Input file contains records about shipments. Data of one shipment occupies one line. Each shipment has identifier (11 chars), source (7) and destination (7). One shipment consists of zero or more pieces. Each piece is described by a record having header (4) beginning with 300B, piece identifier (3) and description (7).

There can be zero or more charges related to the shipment or particular pieces. Each charge consists of header (4) beginning with 400B, piece identifier in the case of charge related to the piece (3), amount (7) and description (27). Pieces and charges are on the same line with shipment. Parse records, each type of record should be passed to a different output port. The source file example:

1426089255 London Nice   300B001paper  400B0011000.00good too heavy surcharge   400B001  50.00special delivery conditions
1426089256 Narvik Rome   300B001snow   400B001 500.00bulk good surcharge        300A002ski    400B002 100.00long good surcharge
1426089257 Nimes  Miami  300B001wine   400B001 500.00dangerous good surcharge

Solution Input file contains fixed-length data. As a result we need fixed-length metadata. Create fixed-length metadata Shipment, Piece and Charge. All these fixed-length metadata must have empty record delimiter. Create auxiliary delimited metadata Aux with one string field. This will be used to read line ends. Use File URL and Transform attributes. On States tab, create states $0 with Shipment metadata, $1 with Piece metadata, $2 with Charge metadata and $3 with Aux metadata. Set up the Selector:

FROM STATE

PREFIX

TO STATE

State $0

300B

State $1

State $0

400B

State $2

State $1

300B

State $1

400B

State $2

300B

State $1

State $2

400B

State $2

State $3

any

State $0

Any state

any

State $3

Set up output mapping of particular states: produce output on port 0 in state $0, on port 1 in state $1 and on port 2 in state $2. Do not produce any output in state $3. Results on particular output ports are following:

1426089255 London Nice 1426089256 Narvik Rome 1426089257 Nimes Miami

300B001paper 300B001snow 300B001wine

400B0011000.00good too heavy surcharge 400B001 500.00bulk good surcharge 400B001 500.00dangerous good surcharge

Adding Identifiers

Records read by ComplexDataReader in the previous steps have lost mutual binding. It is impossible to track which charges or pieces are connected to which shipment. Add identifier from Shipment record to other records.

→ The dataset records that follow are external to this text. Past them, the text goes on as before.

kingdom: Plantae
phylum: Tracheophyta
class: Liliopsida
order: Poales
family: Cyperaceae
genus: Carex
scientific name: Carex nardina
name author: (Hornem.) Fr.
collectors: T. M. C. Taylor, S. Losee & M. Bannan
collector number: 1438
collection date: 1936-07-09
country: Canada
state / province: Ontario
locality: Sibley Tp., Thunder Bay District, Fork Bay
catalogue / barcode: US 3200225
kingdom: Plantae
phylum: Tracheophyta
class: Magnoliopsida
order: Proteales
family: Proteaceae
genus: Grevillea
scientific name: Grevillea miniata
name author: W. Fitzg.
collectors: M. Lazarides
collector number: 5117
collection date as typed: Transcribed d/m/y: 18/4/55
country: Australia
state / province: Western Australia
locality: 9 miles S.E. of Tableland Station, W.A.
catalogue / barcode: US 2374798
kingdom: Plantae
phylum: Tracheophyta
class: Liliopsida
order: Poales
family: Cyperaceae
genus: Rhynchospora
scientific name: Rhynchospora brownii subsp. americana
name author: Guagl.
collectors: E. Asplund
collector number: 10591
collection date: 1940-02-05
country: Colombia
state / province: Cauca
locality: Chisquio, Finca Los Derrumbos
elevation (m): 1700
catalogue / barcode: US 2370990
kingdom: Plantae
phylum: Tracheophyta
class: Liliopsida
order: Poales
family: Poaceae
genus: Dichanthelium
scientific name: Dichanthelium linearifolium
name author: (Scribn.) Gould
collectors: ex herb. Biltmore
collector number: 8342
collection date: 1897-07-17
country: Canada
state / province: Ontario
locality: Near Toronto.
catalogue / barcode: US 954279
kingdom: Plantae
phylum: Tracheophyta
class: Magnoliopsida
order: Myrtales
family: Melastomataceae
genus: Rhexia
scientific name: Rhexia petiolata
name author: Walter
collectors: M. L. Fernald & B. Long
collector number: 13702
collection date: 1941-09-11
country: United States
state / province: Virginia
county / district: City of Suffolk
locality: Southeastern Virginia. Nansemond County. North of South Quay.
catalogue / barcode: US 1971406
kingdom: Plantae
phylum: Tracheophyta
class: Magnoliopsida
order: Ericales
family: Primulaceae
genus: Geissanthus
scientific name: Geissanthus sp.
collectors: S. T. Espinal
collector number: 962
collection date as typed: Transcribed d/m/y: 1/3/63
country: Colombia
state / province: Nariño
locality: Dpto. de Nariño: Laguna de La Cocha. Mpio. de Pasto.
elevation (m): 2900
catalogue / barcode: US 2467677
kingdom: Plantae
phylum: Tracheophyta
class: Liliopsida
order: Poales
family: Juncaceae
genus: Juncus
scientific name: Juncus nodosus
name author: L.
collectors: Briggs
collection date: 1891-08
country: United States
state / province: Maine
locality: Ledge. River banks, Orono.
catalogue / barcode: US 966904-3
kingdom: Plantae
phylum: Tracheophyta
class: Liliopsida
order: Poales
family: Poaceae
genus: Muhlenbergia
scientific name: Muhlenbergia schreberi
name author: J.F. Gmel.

Solution The solution is built on the solution from previous example. Add the identifier field to Piece and to Charge metadata. On tab $1, add mapping of identifier from Shipment to the identifier in Piece. Do the same of $2 tab with Charge.

Best Practices

We recommend users to explicitly specify encoding of input file (with the Charset attribute). It ensures better portability of the graph across systems with different default encoding. The recommended encoding is UTF-8.